The loons outside the gate knew something was going on, becoming riled up with the arrival of each additional news crew. Security let the press through the gate so as not to be harassed by the people outside it but they were told to wait until all seven crews arrived. They got out of their vans to film B-roll and establishing shots of the gate, the mirrored security room and the people of the other side of the gate causing a ruckus.

“It's actually not glass,” the security guard explained after being talked into an interview. “The whole building is made from an aluminium-based ceramic, along with some magic, but I don't know how that works.”

“You're not well-versed in magic?” the reporter asked.

“I don't even have any essences,” the guard said.

“Essences?” the reporter asked.

“Oh,” the guard said, looking stricken. “I don't think I was meant to say that.”

“It's fine, Toby,” Jason said, having arrived unnoticed in the midst of the reporters. “I'll take it from here.”

“Sorry, Jason,” Toby said as he slunk back to the security room.

The reporters all turned on Jason, who was wearing a light, casual shirt and slacks.

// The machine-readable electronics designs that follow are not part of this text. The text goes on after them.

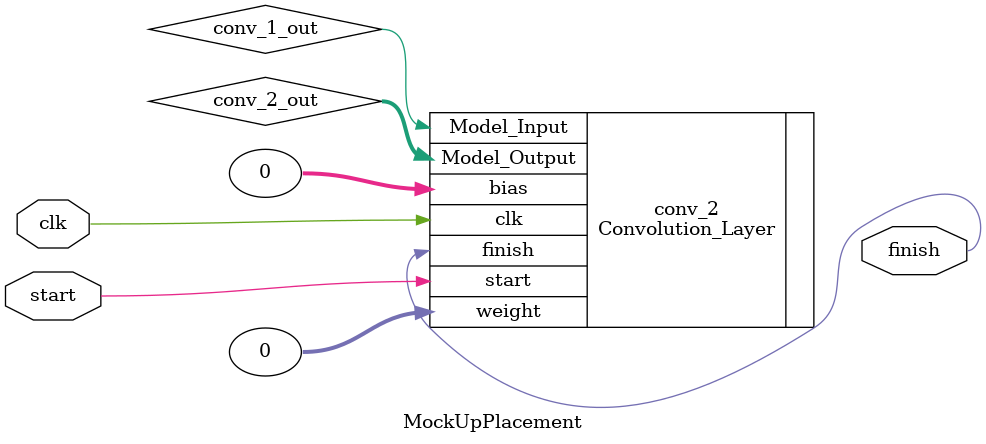
<source format=v>
`timescale 1ns / 1ps


module MockUpPlacement(
    input clk,
    input start,
    output finish
);
    wire [32 * 5 * 5 * 20 - 1:0] conv_2_out;
    
    Convolution_Layer #(
        .DATAWIDTH(12),
        .DATAHEIGHT(12),
        .DATACHANNEL(8),
        .FILTERBATCH(20)
    ) conv_2 (
        .clk(clk), .start(start),
        .Model_Input(conv_1_out), .Model_Output(conv_2_out),
        .weight(0), .bias(0), .finish(finish)
    );
endmodule

</source>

The camera people stopped filming the guard and B-roll to focus on Jason as well.

“Essences are the source of the powers possessed by members of the Global Defence Network,” Jason said. “I'm not, strictly-speaking a member, but my powers also come from essences.”

He plucked a green cube from the air and handed it to one of the reporters crowding around him.

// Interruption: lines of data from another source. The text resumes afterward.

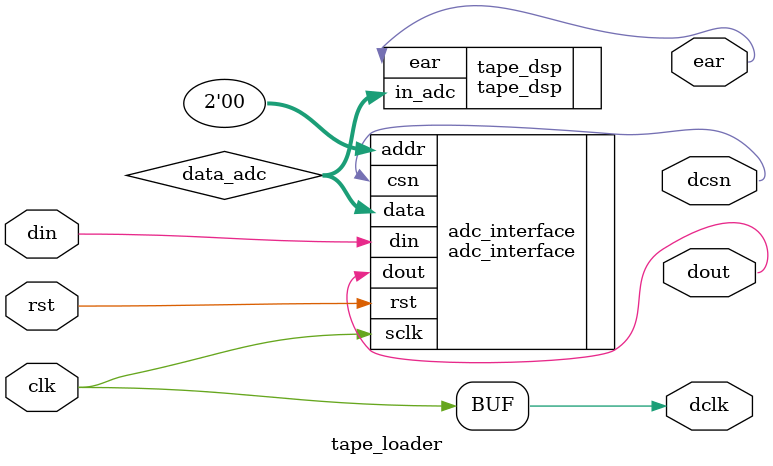
<source format=v>
module tape_loader
(
	input clk,
	input din,
	input rst,
	output dout,
	output dclk,
	output dcsn,
	output ear
);

	wire [11:0] data_adc;
	
	assign dclk = clk;
	
	adc_interface adc_interface
	(
		.addr(2'b00),  // Choose zero channel of ADC
		.data(data_adc),
		.sclk(dclk),
		.rst(rst),
		.din(din),
		.dout(dout),
		.csn(dcsn)
	);
	
	tape_dsp tape_dsp
	(
		.in_adc(data_adc),
		.ear(ear)
	);


endmodule

</source>
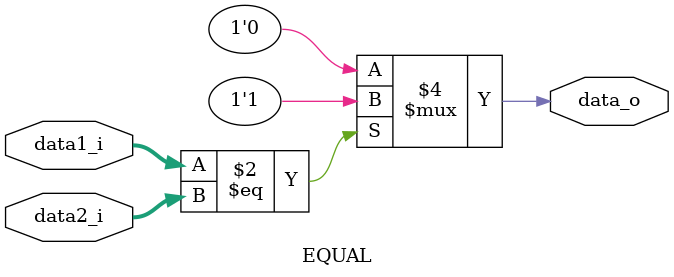
<source format=v>
module EQUAL(
    data1_i,
    data2_i,
    data_o
);

input   [31:0]  data1_i, data2_i;
output  reg             data_o;

always@(data1_i or data2_i)
begin
    if(data1_i == data2_i)
        data_o = 1'b1;
    else
        data_o = 1'b0;
end

endmodule

</source>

“You might say that essences are the natural form of magic. Human beings are actually inherently connected to magic of this type, developing powers in symbiosis with these essences when absorbing them.”

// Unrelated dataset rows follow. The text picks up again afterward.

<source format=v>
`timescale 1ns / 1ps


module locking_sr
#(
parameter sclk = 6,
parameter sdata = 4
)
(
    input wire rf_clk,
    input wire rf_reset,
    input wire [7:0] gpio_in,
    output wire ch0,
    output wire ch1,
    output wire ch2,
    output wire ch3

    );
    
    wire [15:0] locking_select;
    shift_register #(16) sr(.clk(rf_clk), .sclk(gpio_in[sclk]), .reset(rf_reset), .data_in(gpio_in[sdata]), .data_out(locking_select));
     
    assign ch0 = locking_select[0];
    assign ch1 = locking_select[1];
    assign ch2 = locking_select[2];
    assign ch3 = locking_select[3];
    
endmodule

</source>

The reporter stared at the object in her hands.

“Are you saying that anyone can gain superpowers if they have one of these?”

“Ideally, you'll have three,” Jason explained. “Absorbing essences is an easy and actually quite exhilarating experience. You can look at it as the natural method of obtaining powers, without the time-consuming and invasive procedures of the human conversion process that the EOA uses.”

“The EOA?”

“Oh, I'm sorry,” Jason said. “Once you get deeply involved in all this, it's easy to forget that the magic societies aren't common knowledge. The EOA are the Engineers of Ascension, which is the organisation behind the League of Heroes. I understand that the name comes from the desire to modify the human race to gain power - which they've done very well at, if the league is anything to go by.”

“Then your powers come from an entirely different source?”

“Oh, goodness, yes,” Jason said with a light laugh. “The EOA have spent decades overcoming the flaws in their human modification program, for which you have to admire their dedication. Most would look at the price of progress and give up under the accusations of playing God but they were unflinching in their resolve. Today, they hardly lose anyone to the process, and without it, we wouldn't have the League of Heroes we see today.”

“Where do these essences come from?” one of the reporters asked as they passed the plant essence around.

“We can talk about that as we head into the village proper,” Jason suggested as darkness flooded out of his shadow to take the form of a bus.

After the footage of Broken Hill was broadcast everywhere, Shade's sleek, bus form was intimately familiar to professional media personnel like the news crew. Although Jason said nothing about it, and indeed, they had been warned that it was a delicate topic, the bus invoked memories of Jason's actions during the disaster.

“Before we hop aboard, we do need to do a quick security check,” Jason said. “My friend Farrah, whom you can see approaching, will be responsible for that.”

The reporters looked around, not spotting anyone. Jason casually pointed up and the reporters followed with their gaze to see a woman descending from the sky with wings of fire. The reporters nudged their crews to aim the cameras upward.